### WORK ITEM
From the first line to the last, give the material again exactly, without the images.

### MATERIALS PROVIDED
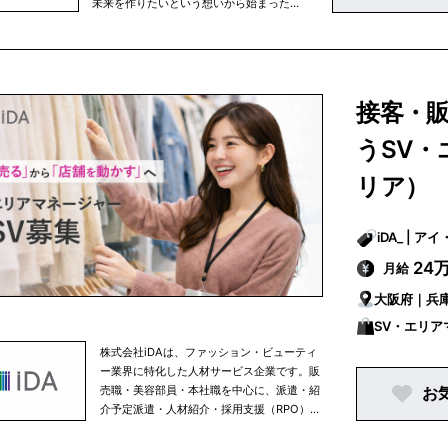
未来を作りたいという想いから始まった
MATE.BIKEは、世界有数のe-BIKEブラン
ドへと成長しました。2021年、交通渋滞
や排気ガスに因る環境問題が深刻化する
中、MATE.BIKEは二酸化炭素を排出しな
い、環境に配慮したサステナブルな次世代
接客・
モビリティとして日本に上陸。同年、世界
初となる旗艦店と、リペアに特化したラボ
うSV
を東京・恵比寿にオープンしました。現在
も100%再生可能エネルギーの使用、循環
リア）
型社会の実現など、人と地球の両方にとっ
てより良い選択ができる社会を目指し、熱
意を持った仲間や、課題の克服に取り組む
iDA_
有能なスペシャリストたちと共に、e-
24
月給
BIKEというカテゴリーの垣根を超えた進
化を続けています。
大阪府｜兵
SV・エリ
株式会社iDAは、ファッション・ビューティ
ー業界に特化した人材サービス企業です。販
売職・美容部員・本社職を中心に、派遣・紹
お
介予定派遣・人材紹介・採用支援（RPO）ま
で幅広いソリューションを提供しています。
国内外のラグジュアリーブランド、セレクト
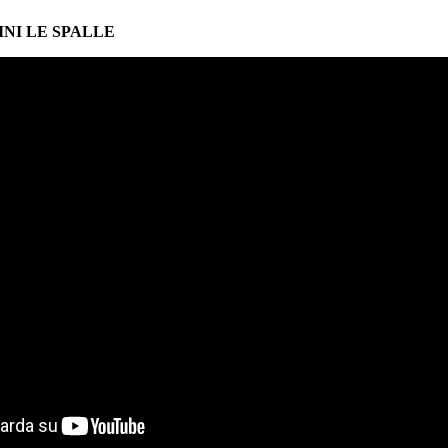
INI LE SPALLE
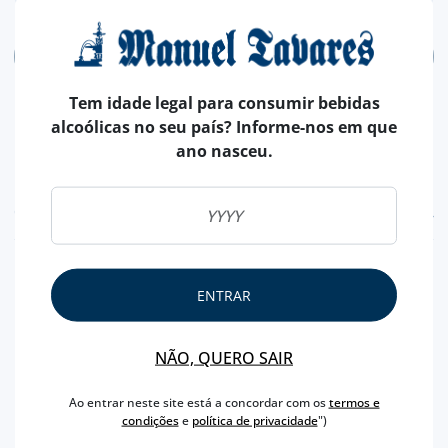
ADICIONAR
Tem idade legal para consumir bebidas
alcoólicas no seu país? Informe-nos em que
ano nasceu.
CARACTERÍSTICAS
REGIÃO
SETÚBAL
ENTRAR
MARCA
PERIQUITA
CAPACIDADE
75 CL
NÃO, QUERO SAIR
PRODUTOR
JOSÉ MARIA DA FONSECA
TEOR ALCOÓLICO
13 %
Ao entrar neste site está a concordar com os
termos e
condições
e
política de privacidade
")
ENÓLOGO
DOMINGOS SOARES FRANCO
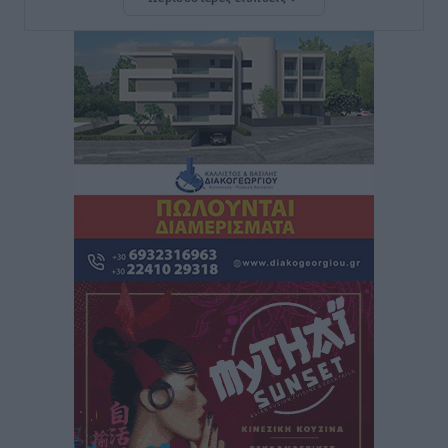
Νέο ξενοδοχείο στη Ρόδο για την H Hotels –
Χατζηλαζάρου – Προχωρά καινούργιο ξενοδοχείο
στην Κω
Τοπικές Ειδήσεις
•
πριν 10 ώρες
Αυτοκίνητο μπήκε παράνομα σε μονόδρομο στο
Μαστιχάρι – Αναποδογύρισε όχημα με μητέρα και
5χρονο παιδί
Τοπικές Ειδήσεις
•
πριν 10 ώρες
“Η Ευρώπη αντιμετώπιζε το προσφυγικό σαν ταινία
τρόμου” – Η συγκλονιστική μαρτυρία της Χαρούλας
Γιασιράνη στον RV για τα γεγονότα που οδήγησαν στο
Σύμφωνο της Λέρου
Τοπικές Ειδήσεις
•
πριν 10 ώρες
Συναυλία με τον Γιάννη Κότσιρα στις 21 Αυγούστου
Πολιτιστικά
•
πριν 10 ώρες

### ANSWER AREA
未来を作りたいという想いから始まった
MATE.BIKEは、世界有数のe-BIKEブラン
ドへと成長しました。2021年、交通渋滞
や排気ガスに因る環境問題が深刻化する
中、MATE.BIKEは二酸化炭素を排出しな
い、環境に配慮したサステナブルな次世代
接客・
モビリティとして日本に上陸。同年、世界
初となる旗艦店と、リペアに特化したラボ
うSV
を東京・恵比寿にオープンしました。現在
も100%再生可能エネルギーの使用、循環
リア）
型社会の実現など、人と地球の両方にとっ
てより良い選択ができる社会を目指し、熱
意を持った仲間や、課題の克服に取り組む
iDA_
有能なスペシャリストたちと共に、e-
24
月給
BIKEというカテゴリーの垣根を超えた進
化を続けています。
大阪府｜兵
SV・エリ
株式会社iDAは、ファッション・ビューティ
ー業界に特化した人材サービス企業です。販
売職・美容部員・本社職を中心に、派遣・紹
お
介予定派遣・人材紹介・採用支援（RPO）ま
で幅広いソリューションを提供しています。
国内外のラグジュアリーブランド、セレクト
INI LE SPALLE
ADICIONAR
Tem idade legal para consumir bebidas
alcoólicas no seu país? Informe-nos em que
ano nasceu.
CARACTERÍSTICAS
REGIÃO
SETÚBAL
ENTRAR
MARCA
PERIQUITA
CAPACIDADE
75 CL
NÃO, QUERO SAIR
PRODUTOR
JOSÉ MARIA DA FONSECA
TEOR ALCOÓLICO
13 %
Ao entrar neste site está a concordar com os
termos e
condições
e
política de privacidade
")
ENÓLOGO
DOMINGOS SOARES FRANCO
Νέο ξενοδοχείο στη Ρόδο για την H Hotels –
Χατζηλαζάρου – Προχωρά καινούργιο ξενοδοχείο
στην Κω
Τοπικές Ειδήσεις
•
πριν 10 ώρες
Αυτοκίνητο μπήκε παράνομα σε μονόδρομο στο
Μαστιχάρι – Αναποδογύρισε όχημα με μητέρα και
5χρονο παιδί
Τοπικές Ειδήσεις
•
πριν 10 ώρες
“Η Ευρώπη αντιμετώπιζε το προσφυγικό σαν ταινία
τρόμου” – Η συγκλονιστική μαρτυρία της Χαρούλας
Γιασιράνη στον RV για τα γεγονότα που οδήγησαν στο
Σύμφωνο της Λέρου
Τοπικές Ειδήσεις
•
πριν 10 ώρες
Συναυλία με τον Γιάννη Κότσιρα στις 21 Αυγούστου
Πολιτιστικά
•
πριν 10 ώρες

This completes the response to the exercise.